Doug Martsch entra come se fosse solo un altro tecnico del suono, portando in spalla il suo zainetto come al solito: si prepara la pedaliera, sistema non so cosa sopra ad una cassa di fianco al microfono e non appena gli altri tre membri del gruppo entrano in scena, inizia. Non una parola, ma You Were Right, l’ottava traccia dell’album che siamo qui ad ascoltare.

È una scelta interessante, quella di suonare ogni sera la tracklist dell’album mischiata: la maggior parte dei gruppi, quando suonano un qualche anniversario di disco, suonano il disco dall’inizio alla fine. Quanta originalità. Nonostante possa capire che quello sia ciò che il pubblico si aspetta, è anche vero che ascoltare canzoni che conosciamo bene in un ordine diverso può far emergere qualcosa di nuovo, delle sfumature che magari non avremmo colto altrimenti, e questa è la magia e l’artigianalità di uno spettacolo dal vivo.

Non ci sono fronzoli sul palco, le luci sono sapientemente bilanciate da permettere al pubblico di vedere i musicisti sul palco, ma allo stesso tempo abbastanza basse da dare un senso di intimità.

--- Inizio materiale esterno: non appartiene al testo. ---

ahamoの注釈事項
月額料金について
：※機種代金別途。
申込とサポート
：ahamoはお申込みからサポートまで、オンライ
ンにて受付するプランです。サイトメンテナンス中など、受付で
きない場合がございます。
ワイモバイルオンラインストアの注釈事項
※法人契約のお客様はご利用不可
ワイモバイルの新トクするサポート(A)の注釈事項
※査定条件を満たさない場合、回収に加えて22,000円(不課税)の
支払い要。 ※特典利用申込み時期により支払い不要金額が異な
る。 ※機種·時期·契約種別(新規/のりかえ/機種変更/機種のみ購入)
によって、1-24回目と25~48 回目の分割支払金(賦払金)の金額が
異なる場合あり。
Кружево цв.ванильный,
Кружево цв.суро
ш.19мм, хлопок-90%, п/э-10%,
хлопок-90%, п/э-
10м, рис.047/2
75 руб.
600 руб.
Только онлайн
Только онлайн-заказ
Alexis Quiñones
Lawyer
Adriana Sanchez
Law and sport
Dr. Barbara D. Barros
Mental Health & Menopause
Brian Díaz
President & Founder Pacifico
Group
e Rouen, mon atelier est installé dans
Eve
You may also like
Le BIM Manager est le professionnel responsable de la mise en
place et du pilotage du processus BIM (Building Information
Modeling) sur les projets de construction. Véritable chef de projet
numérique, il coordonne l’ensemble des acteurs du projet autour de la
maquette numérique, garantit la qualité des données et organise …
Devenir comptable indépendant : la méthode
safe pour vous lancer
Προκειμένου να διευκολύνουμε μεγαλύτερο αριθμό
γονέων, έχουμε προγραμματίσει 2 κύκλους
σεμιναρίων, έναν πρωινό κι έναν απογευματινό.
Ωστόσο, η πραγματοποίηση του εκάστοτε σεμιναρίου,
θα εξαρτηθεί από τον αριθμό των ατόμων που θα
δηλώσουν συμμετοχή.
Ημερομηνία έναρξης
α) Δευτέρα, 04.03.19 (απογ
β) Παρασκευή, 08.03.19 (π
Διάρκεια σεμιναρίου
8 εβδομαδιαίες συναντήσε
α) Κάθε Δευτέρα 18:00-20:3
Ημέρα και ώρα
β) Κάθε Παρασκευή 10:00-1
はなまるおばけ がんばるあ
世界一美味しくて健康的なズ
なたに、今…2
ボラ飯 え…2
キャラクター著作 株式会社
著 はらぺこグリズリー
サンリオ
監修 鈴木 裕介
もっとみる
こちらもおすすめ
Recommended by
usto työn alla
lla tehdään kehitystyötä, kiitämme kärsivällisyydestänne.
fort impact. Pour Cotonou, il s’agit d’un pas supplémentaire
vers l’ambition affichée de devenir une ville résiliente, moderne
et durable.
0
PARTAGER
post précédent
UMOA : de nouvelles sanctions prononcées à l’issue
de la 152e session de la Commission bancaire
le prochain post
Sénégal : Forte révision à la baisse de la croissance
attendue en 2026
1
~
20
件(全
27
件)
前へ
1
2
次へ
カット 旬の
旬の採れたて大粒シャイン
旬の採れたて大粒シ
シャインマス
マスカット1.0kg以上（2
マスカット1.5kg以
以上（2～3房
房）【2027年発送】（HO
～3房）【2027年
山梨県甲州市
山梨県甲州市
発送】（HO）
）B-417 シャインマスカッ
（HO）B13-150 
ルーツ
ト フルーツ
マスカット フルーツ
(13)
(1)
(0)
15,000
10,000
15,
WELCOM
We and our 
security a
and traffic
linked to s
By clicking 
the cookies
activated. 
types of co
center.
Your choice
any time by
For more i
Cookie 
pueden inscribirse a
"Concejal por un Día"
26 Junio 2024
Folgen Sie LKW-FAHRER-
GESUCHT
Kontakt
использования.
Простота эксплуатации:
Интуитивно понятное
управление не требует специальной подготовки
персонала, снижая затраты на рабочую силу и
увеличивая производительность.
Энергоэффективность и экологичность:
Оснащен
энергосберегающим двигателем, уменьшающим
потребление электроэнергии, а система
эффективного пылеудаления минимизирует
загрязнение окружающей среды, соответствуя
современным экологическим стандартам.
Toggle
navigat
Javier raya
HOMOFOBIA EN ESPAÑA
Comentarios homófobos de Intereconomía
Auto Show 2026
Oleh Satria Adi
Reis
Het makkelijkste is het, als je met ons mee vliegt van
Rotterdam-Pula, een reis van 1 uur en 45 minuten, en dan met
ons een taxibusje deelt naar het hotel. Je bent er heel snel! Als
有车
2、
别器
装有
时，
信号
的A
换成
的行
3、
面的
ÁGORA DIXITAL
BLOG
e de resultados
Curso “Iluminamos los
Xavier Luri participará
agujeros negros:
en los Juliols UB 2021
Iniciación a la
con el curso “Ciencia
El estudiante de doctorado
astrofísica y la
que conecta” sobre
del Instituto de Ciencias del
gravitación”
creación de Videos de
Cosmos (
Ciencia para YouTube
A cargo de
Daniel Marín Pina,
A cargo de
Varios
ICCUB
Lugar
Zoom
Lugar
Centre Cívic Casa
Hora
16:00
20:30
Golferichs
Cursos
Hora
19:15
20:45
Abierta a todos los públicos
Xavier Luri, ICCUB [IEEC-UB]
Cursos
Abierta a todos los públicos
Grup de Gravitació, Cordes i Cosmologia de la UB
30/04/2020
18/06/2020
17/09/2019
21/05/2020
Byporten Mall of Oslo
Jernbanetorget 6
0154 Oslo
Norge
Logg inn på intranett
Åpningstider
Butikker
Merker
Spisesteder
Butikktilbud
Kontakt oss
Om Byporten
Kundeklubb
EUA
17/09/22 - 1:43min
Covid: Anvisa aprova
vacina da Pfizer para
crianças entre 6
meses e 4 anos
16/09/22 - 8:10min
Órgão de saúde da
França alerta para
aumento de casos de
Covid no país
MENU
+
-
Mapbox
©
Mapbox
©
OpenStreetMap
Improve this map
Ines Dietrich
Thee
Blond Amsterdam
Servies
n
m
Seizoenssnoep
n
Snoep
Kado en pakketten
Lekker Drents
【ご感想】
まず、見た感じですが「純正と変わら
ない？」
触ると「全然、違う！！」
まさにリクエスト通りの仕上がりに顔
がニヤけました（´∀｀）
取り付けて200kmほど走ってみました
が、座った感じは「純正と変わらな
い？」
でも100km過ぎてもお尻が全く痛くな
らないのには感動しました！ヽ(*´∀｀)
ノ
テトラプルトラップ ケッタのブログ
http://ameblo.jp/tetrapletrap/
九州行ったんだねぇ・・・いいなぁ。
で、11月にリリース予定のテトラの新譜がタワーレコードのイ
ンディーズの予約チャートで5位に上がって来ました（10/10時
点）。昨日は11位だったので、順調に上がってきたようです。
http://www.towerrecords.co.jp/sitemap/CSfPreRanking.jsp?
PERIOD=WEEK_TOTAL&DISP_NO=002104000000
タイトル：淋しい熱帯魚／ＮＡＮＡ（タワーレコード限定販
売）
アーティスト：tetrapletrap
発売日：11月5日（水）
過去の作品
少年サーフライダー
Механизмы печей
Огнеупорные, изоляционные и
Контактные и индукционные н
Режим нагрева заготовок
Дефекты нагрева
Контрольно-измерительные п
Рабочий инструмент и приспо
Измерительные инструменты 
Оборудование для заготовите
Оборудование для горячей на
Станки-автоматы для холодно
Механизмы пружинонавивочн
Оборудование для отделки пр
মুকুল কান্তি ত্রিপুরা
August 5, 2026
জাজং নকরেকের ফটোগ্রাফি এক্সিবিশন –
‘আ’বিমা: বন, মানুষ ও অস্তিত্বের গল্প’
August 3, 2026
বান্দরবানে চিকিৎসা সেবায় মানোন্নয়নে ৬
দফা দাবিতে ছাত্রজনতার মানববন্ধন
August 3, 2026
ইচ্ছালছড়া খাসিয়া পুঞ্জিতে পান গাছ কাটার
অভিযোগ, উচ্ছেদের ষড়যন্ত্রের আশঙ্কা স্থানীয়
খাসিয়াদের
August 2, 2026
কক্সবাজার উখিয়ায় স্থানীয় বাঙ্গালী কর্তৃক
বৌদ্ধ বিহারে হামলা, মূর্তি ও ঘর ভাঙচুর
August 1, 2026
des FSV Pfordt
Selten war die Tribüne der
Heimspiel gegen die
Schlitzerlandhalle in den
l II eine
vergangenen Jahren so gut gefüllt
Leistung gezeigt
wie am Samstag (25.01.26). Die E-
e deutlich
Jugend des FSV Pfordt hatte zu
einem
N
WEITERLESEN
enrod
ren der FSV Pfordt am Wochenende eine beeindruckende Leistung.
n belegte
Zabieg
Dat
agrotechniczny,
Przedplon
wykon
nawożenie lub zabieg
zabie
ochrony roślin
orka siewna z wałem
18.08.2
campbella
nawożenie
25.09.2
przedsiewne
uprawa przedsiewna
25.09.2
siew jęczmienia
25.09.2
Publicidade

Le canzoni scorrono una dopo l’altra senza sforzo: Time Trap arriva e se ne va, io sono completamente persa negli assoli dilatati delle chitarre; The Plan, ricordi di una vita passata che riaffiorano alla mente.

Sidewalk, una corda della chitarra di Doug si rompe e di fronte al locale pieno, sul palco, c’è l’impersonificazione della parola umiltà: un uomo e la sua sola chitarra, niente costosi backup, niente aiutanti frenetici che arrivano con una chitarra fresca perché lo spettacolo deve continuare, no. Il gruppo continua a suonare, ma senza entrare in loop, improvvisando assoli come se fossero sempre stati lì, parte della canzone, e nel frattempo la corda viene cambiata in un momento di vera autenticità.

Il set principale si chiude con Broken Chairs, durante la quale non posso fare a meno di annotarmi il seguente pensiero mentre sono al contempo sollevata ed intimorita dall’assolo di chitarra: “questi assoli sono tra le più raffinate architetture musicali, costruiti con precisione per essere snelli e solidi come gli archi in una cattedrale gotica: puliti, immensi e forti abbastanza da sostenere il peso di un cuore pieno di emozioni”.

La band lascia il palco ma sappiamo tutti che torneranno, perché manca una canzone dalla scaletta suonata finora, ed è probabilmente la perla dell’album: Carry the Zero.

Non è ancora un vero e proprio commiato, perciò prima di arrivare alla conclusione del concerto siamo coccolati con una manciata di canzoni che coprono l’intera produzione del gruppo, e poi una cover, e poi un’invasione di palco da parte dei gruppi di apertura e poi, finalmente, con luci soffuse e un vago senso di malinconia, arriviamo a quello zero riportato che cambia ogni cosa.

Sono ben consapevole che questi sono gli ultimi minuti di un’ora e mezza deliziosa e sulle parole d’addio della canzone un accenno di tristezza s’insinua in me — fortunatamente, quei due pagliacci sgangherati dei frontmen degli Slam Dunk tornano sul palco di nuovo, trasformando questo intimo arrivederci in una festa, mentre un timido sorriso si fa largo sulla faccia di Dough Martsch.